Discussion in 'Landscape Architecture and Design' started by paul, Aug 27, 2002.

  1. paul

    paul Lawnsite Addict
    Messages: 1,625

    We are working on a soccer field, on one side is a new drainage swale it handles all the run off for the entire park (18 acres). We installed a erosion control blanket in the bottom of the swale but with the last rain we lost everything! I mean blanket, seed dirt......

    The blanket failed noted by the fragments of blanket left along the way. The swale is 700' long but only the bottom 6' is gone.

    Any Ideas to solve this delema?
  2. AGLA

    AGLA LawnSite Bronze Member
    Messages: 1,776

    Is there a way to slow the water down? Could it be less steep toward the outlet end or could there be stone or other material to slow down the water at least periodically?
    Maybe there could be a detention pond?
    Eighteen acres is a lot of runoff area. Was this designed by an engineer?
    Those are the questions that I would ask.
  3. paul

    paul Lawnsite Addict
    Messages: 1,625

    It was designed by an engineer, the LA posted in the contract documents that all straw bales be removed when seeding completed. Here's the tough part at the begining of the swale are 2 24" RCP pipes with precast FES. Water backs up but increases the velocity of the water. Swale ends up at a small creek so water quality is a major issue. TRMs maybe?
  4. Stonehenge

    Stonehenge LawnSite Bronze Member
    from Midwest
    Messages: 1,276

    This wouldn't happen to be the Fox Cities project, would it? And if it is, could it be at USA sports complex? I believe I saw them expanding the # of soccer fields they have.

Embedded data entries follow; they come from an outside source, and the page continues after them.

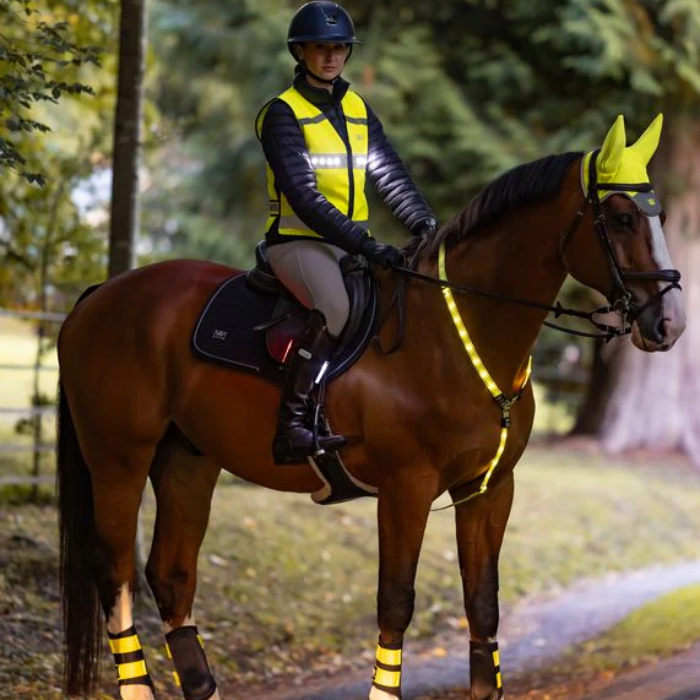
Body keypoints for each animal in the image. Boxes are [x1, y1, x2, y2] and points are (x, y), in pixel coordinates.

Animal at [56, 114, 685, 700]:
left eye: (658, 216)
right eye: (623, 218)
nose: (669, 323)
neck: (455, 335)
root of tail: (100, 295)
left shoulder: (488, 489)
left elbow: (482, 604)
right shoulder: (407, 488)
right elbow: (396, 601)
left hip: (187, 460)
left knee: (171, 575)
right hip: (118, 460)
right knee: (115, 572)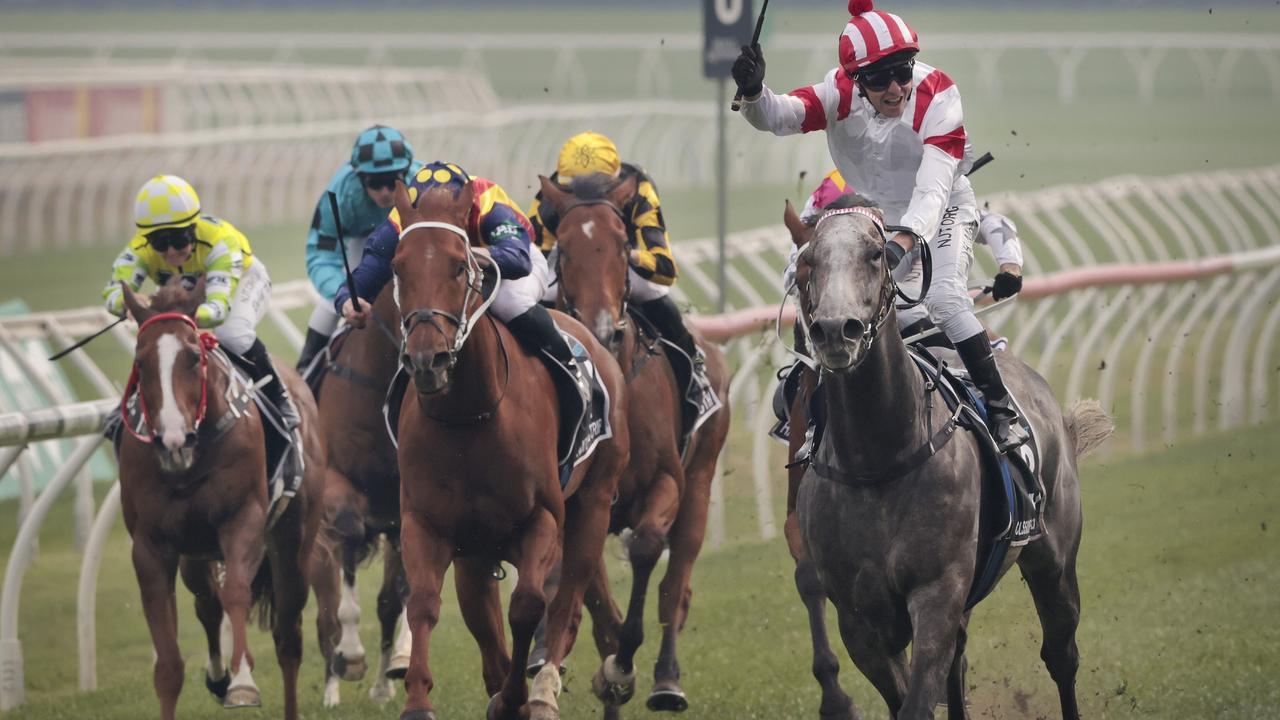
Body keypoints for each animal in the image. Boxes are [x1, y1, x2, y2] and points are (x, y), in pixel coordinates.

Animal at [116, 279, 325, 717]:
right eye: (140, 362)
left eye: (194, 357)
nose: (173, 440)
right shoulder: (150, 546)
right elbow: (168, 664)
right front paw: (217, 677)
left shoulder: (243, 520)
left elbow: (237, 593)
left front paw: (243, 683)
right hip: (195, 555)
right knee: (206, 602)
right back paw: (216, 675)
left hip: (293, 542)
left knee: (288, 636)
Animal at [307, 283, 412, 702]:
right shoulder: (335, 491)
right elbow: (350, 532)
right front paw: (350, 654)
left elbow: (395, 599)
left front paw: (392, 672)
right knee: (325, 614)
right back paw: (331, 690)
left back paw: (382, 685)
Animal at [389, 178, 629, 717]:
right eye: (398, 266)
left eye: (459, 265)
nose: (427, 360)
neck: (470, 417)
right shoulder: (429, 523)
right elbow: (425, 604)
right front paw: (418, 698)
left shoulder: (542, 517)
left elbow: (528, 607)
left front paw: (519, 694)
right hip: (478, 547)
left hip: (593, 504)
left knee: (569, 600)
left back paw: (546, 690)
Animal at [532, 172, 732, 712]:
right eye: (562, 251)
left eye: (623, 243)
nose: (604, 329)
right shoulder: (585, 502)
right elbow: (592, 598)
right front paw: (607, 669)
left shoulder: (667, 481)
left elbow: (645, 549)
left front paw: (625, 663)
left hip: (701, 481)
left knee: (676, 585)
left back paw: (666, 679)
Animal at [788, 197, 1111, 717]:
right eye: (807, 263)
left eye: (876, 254)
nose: (837, 331)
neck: (876, 460)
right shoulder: (858, 620)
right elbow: (904, 696)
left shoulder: (937, 593)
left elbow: (921, 700)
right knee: (960, 668)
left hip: (1054, 561)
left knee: (1062, 655)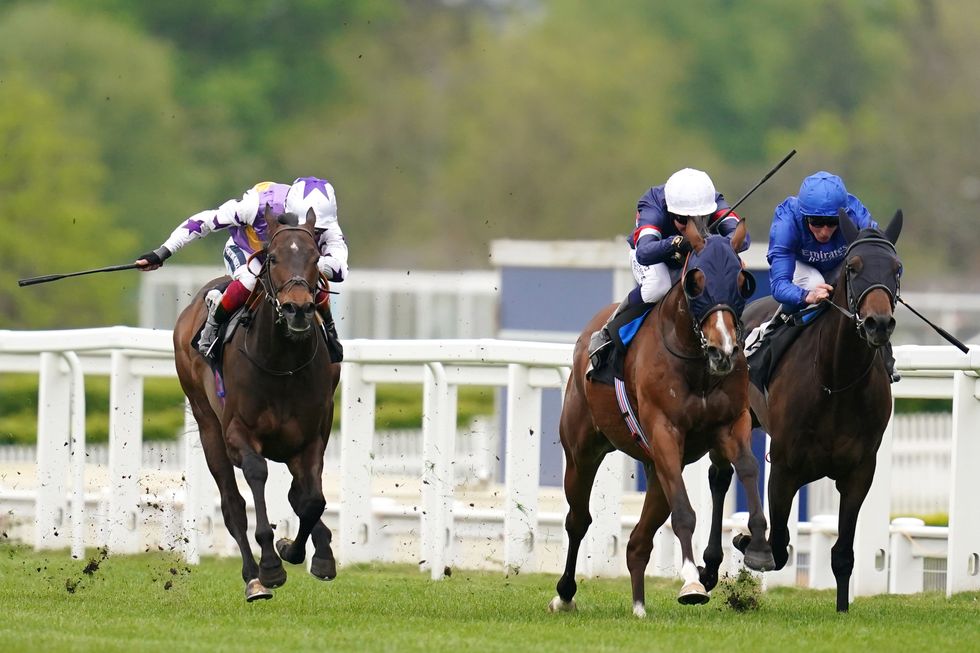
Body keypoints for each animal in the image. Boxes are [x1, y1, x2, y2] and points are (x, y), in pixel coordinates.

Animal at [174, 206, 342, 600]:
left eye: (316, 259)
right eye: (274, 257)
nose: (298, 310)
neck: (281, 363)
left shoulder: (311, 438)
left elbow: (312, 500)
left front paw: (302, 553)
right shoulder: (238, 433)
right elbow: (256, 475)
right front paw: (271, 565)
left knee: (300, 494)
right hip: (208, 427)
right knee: (232, 504)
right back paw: (253, 578)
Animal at [548, 219, 768, 616]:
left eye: (743, 281)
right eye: (696, 281)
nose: (724, 351)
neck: (696, 363)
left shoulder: (732, 423)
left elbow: (747, 467)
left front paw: (758, 546)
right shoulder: (664, 430)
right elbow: (684, 513)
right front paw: (692, 581)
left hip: (656, 466)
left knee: (638, 541)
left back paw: (638, 605)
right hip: (583, 451)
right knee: (579, 520)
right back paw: (565, 593)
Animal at [736, 209, 904, 612]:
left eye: (897, 268)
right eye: (854, 267)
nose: (878, 323)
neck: (836, 381)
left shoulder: (860, 472)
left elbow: (842, 553)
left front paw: (843, 609)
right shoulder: (784, 469)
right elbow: (778, 548)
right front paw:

    As for your dilemma, FES and TRM are GREK to me. Straw bales would've been my input, but it looks like that's out (unless the LA can be turned around). Did you use turf staples throughout the blanket?

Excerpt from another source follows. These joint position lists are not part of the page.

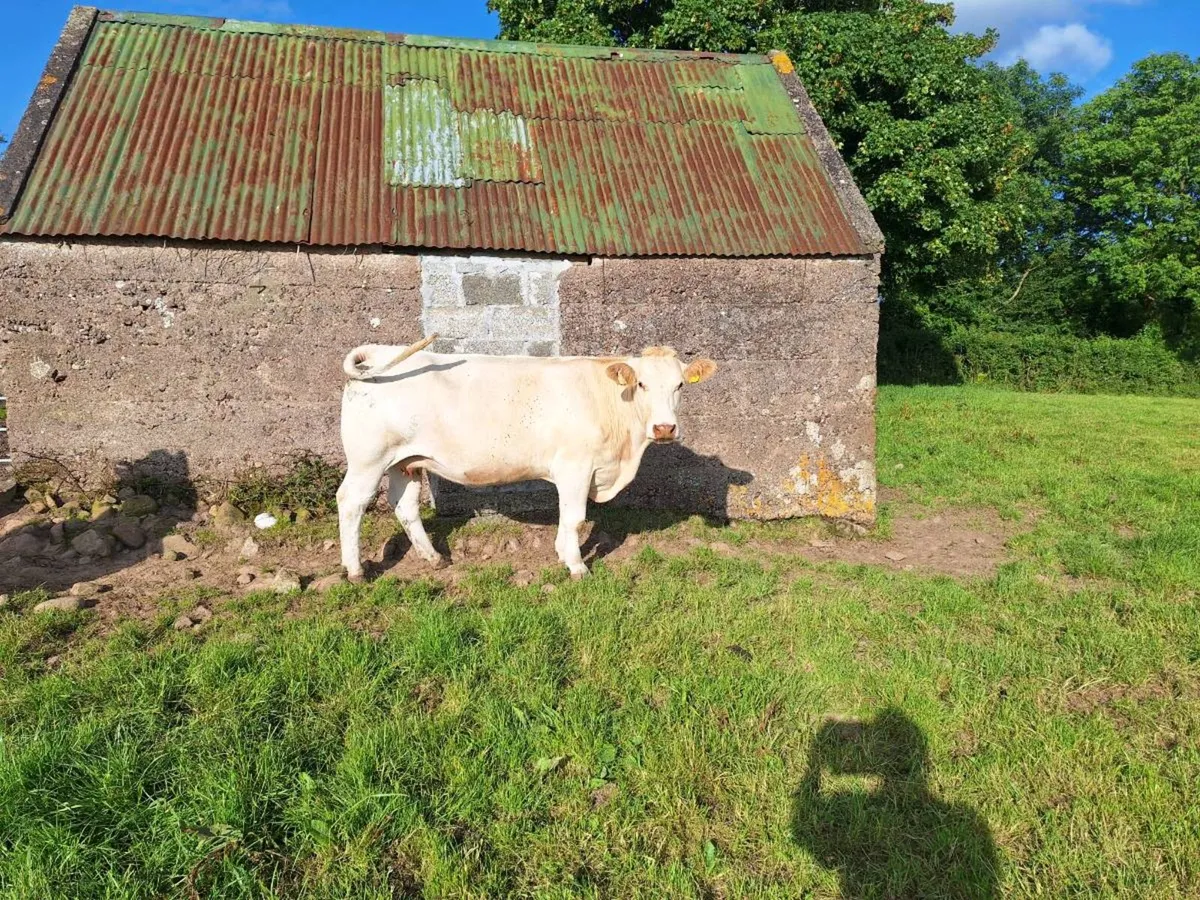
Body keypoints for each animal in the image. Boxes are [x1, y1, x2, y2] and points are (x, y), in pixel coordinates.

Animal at [335, 337, 718, 580]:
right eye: (641, 384)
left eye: (680, 385)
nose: (665, 428)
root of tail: (381, 353)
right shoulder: (575, 466)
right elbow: (575, 518)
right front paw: (577, 567)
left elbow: (567, 518)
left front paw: (563, 555)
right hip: (368, 460)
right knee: (351, 503)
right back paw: (356, 571)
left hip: (406, 461)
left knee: (405, 506)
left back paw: (434, 558)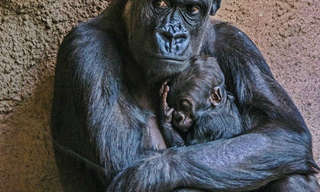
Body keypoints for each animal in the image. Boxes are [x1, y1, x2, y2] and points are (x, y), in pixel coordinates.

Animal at [51, 0, 318, 191]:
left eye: (192, 9)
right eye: (160, 4)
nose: (173, 35)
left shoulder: (237, 42)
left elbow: (284, 130)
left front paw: (147, 174)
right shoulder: (87, 49)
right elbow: (120, 157)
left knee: (290, 172)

    How about big roll sod stapled down?
  5. paul

    paul Lawnsite Addict
    Messages: 1,625

    FES= Flaired End Sections
    TRM= Turf Renforcment Mat

    Staples were placed 18" apart for high flow areas.
    the water moved the erosion blanket and dirt.
  6. lawnstudent

    lawnstudent LawnSite Senior Member
    Messages: 472


    soil erosion is affected by many factors such as a soil's texture, structure, slope, surface roughness, and soil cover. Slope actually has two components:grade and length. With a 700 foot length even a minor grade allows water to accelerate at the bottom of your swale and errode the swale. Have you thought of terracing the swale to reduce the effective length of the swale and slow the water? What is the % grade of the swale's slope?

  7. paul

    paul Lawnsite Addict
    Messages: 1,625

    the grade is less than 1%
  8. Lanelle

    Lanelle LawnSite Bronze Member
    Messages: 1,361

    I'm wondering if straw or coir wattles secured with wooden stakes across the swale in several places on the lower end would slow down the flow enough to prevent the scouring effect of the water flow. Surely Erosion Control Mag. has something that will be just right.
  9. paul

    paul Lawnsite Addict
    Messages: 1,625

    We are looking for a solution that will allow the water to flow without stopping it and killing the any seed, now I know that 100% coverage might not be possible. this swale was going to be mantained once or twice a year ( a slow growing fescue mix) was used to seed it. The over all effect was to allow the roots of the grass to renforce the the soil and allow water to flow over it.

    Main problem volume of water. even small rains at this point are a problem because no turf is able to become established.

    Soils, this area of the site has had a heavy amount of dirt moved to allow the field to be playable (leveled), under the top soil (6") is heavy clay/topsoil mix but compacted by heavy equipment.

    Elevation changes, the park has over 20' of elevation change by the time it starts this 700' >1% swale.
  10. GroundKprs

    GroundKprs LawnSite Bronze Member
    Messages: 1,969

    Plant wheat with your grass. Wheat germinates quickly and roots dramatically. Next spring before any mowing, wheat will be high above desireable grasses, then wick wheat with Roundup. Or just wait for wheat to die in summer; but that would require more mowing.

    Not sure of density to plant. I might be able to find out from an oldtimer nearby if you want the info. Wheat was used in seeding, for soil stabilization, until the 1920s. Its upright growth allows light for the desireable grasses.

    Pic is wheat 3-4 days after seed hits the ground. That's a quarter in the middle.